Re: [PATCH v3] mm: memcg/slab: Stop reparented obj_cgroups from charging root

From: Roman Gushchin
Date: Wed Oct 21 2020 - 16:33:09 EST


On Tue, Oct 20, 2020 at 09:56:51AM -0700, Shakeel Butt wrote:
> On Tue, Oct 20, 2020 at 6:49 AM Richard Palethorpe <rpalethorpe@xxxxxxx> wrote:
> >
> > Hello,
> >
> > Richard Palethorpe <rpalethorpe@xxxxxxx> writes:
> >
> > > Hello Shakeel,
> > >
> > > Shakeel Butt <shakeelb@xxxxxxxxxx> writes:
> > >>>
> > >>> V3: Handle common case where use_hierarchy=1 and update description.
> > >>>
> > >>> mm/memcontrol.c | 7 +++++--
> > >>> 1 file changed, 5 insertions(+), 2 deletions(-)
> > >>>
> > >>> diff --git a/mm/memcontrol.c b/mm/memcontrol.c
> > >>> index 6877c765b8d0..34b8c4a66853 100644
> > >>> --- a/mm/memcontrol.c
> > >>> +++ b/mm/memcontrol.c
> > >>> @@ -291,7 +291,7 @@ static void obj_cgroup_release(struct percpu_ref *ref)
> > >>>
> > >>> spin_lock_irqsave(&css_set_lock, flags);
> > >>> memcg = obj_cgroup_memcg(objcg);
> > >>> - if (nr_pages)
> > >>> + if (nr_pages && (!mem_cgroup_is_root(memcg) || memcg->use_hierarchy))
> > >>
> > >> If we have non-root memcg with use_hierarchy as 0 and this objcg was
> > >> reparented then this __memcg_kmem_uncharge() can potentially underflow
> > >> the page counter and give the same warning.

##########

- _Prompt a_: Count the lines of the records that contain the string "tags", with case counting. Reply with the number only.

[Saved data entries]

##########

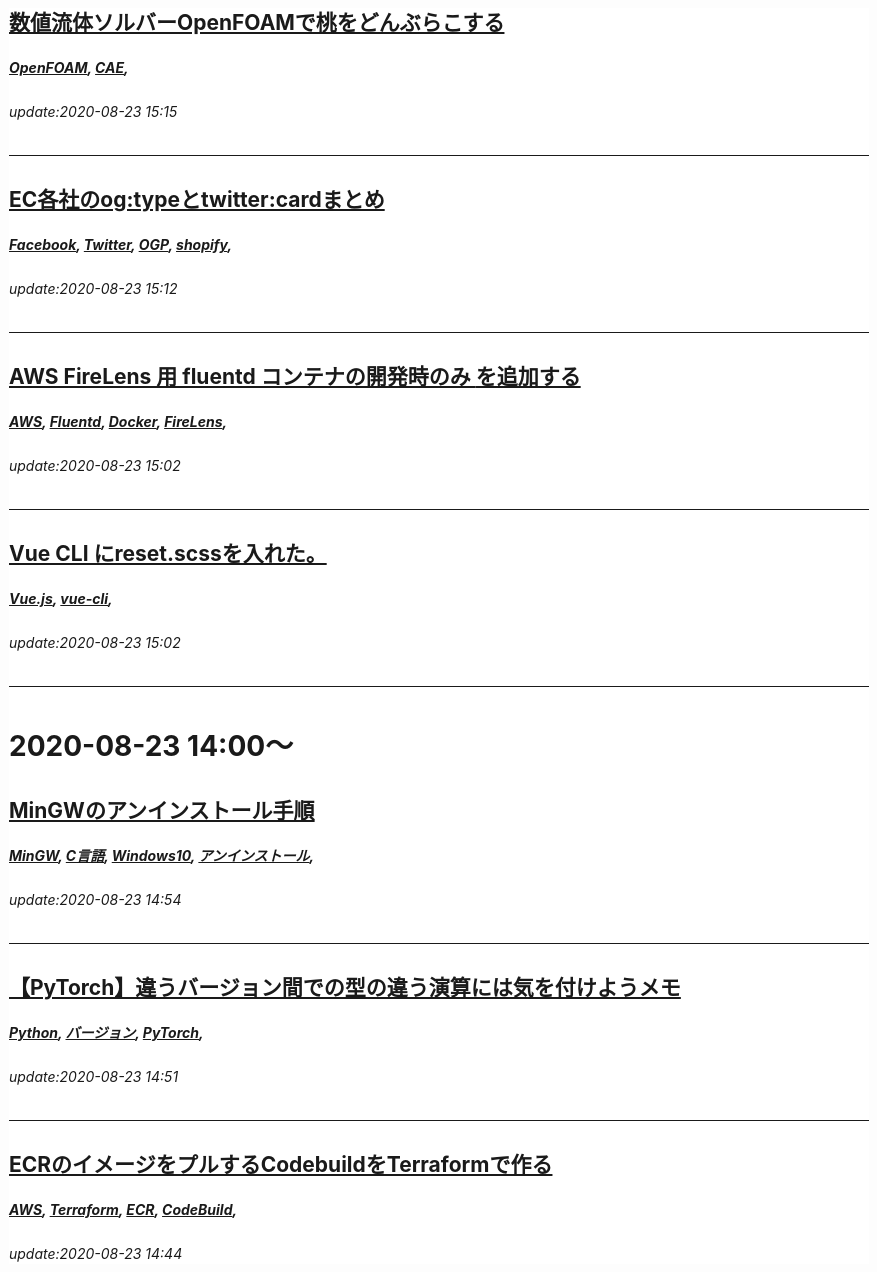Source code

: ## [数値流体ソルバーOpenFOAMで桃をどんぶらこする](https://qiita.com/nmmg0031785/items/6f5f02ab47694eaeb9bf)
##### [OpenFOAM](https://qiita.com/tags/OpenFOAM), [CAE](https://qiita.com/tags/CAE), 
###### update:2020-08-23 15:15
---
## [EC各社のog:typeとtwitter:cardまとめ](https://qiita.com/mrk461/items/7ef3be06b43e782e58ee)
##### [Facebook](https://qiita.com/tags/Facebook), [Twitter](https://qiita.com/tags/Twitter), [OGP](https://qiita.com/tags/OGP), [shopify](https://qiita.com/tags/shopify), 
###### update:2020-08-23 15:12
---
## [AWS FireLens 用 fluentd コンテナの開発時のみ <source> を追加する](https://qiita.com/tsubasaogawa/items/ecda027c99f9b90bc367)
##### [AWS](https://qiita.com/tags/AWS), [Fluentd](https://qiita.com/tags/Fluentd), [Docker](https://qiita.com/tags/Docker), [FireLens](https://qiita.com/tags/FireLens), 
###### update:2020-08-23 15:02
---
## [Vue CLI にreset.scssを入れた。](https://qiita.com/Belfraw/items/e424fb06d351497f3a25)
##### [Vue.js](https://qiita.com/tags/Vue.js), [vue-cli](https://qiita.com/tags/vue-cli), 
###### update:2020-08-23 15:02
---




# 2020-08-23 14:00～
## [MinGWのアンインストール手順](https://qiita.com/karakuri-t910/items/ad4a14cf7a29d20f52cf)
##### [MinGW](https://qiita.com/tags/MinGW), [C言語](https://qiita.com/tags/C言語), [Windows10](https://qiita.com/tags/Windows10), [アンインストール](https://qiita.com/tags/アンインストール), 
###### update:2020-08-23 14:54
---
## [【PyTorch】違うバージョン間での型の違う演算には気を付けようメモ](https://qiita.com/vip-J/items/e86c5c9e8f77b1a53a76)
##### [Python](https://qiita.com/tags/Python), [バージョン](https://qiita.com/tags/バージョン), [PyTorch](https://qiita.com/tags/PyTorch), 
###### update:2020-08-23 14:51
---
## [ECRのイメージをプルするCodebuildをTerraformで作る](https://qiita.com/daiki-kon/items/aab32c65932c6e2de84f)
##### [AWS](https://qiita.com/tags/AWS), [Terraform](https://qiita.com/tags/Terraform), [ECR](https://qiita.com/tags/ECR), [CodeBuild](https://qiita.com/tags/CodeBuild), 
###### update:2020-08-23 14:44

##########

- _Prompt b_: In the patch discussion, shorten the paragraph that begins "If we have non-root memcg" while keeping its main facts.

- _Task output a_: 7

- _Task output b_: If an objcg was reparented to a non-root memcg that has use_hierarchy set to 0, __memcg_kmem_uncharge() may underflow the page counter and trigger the same warning.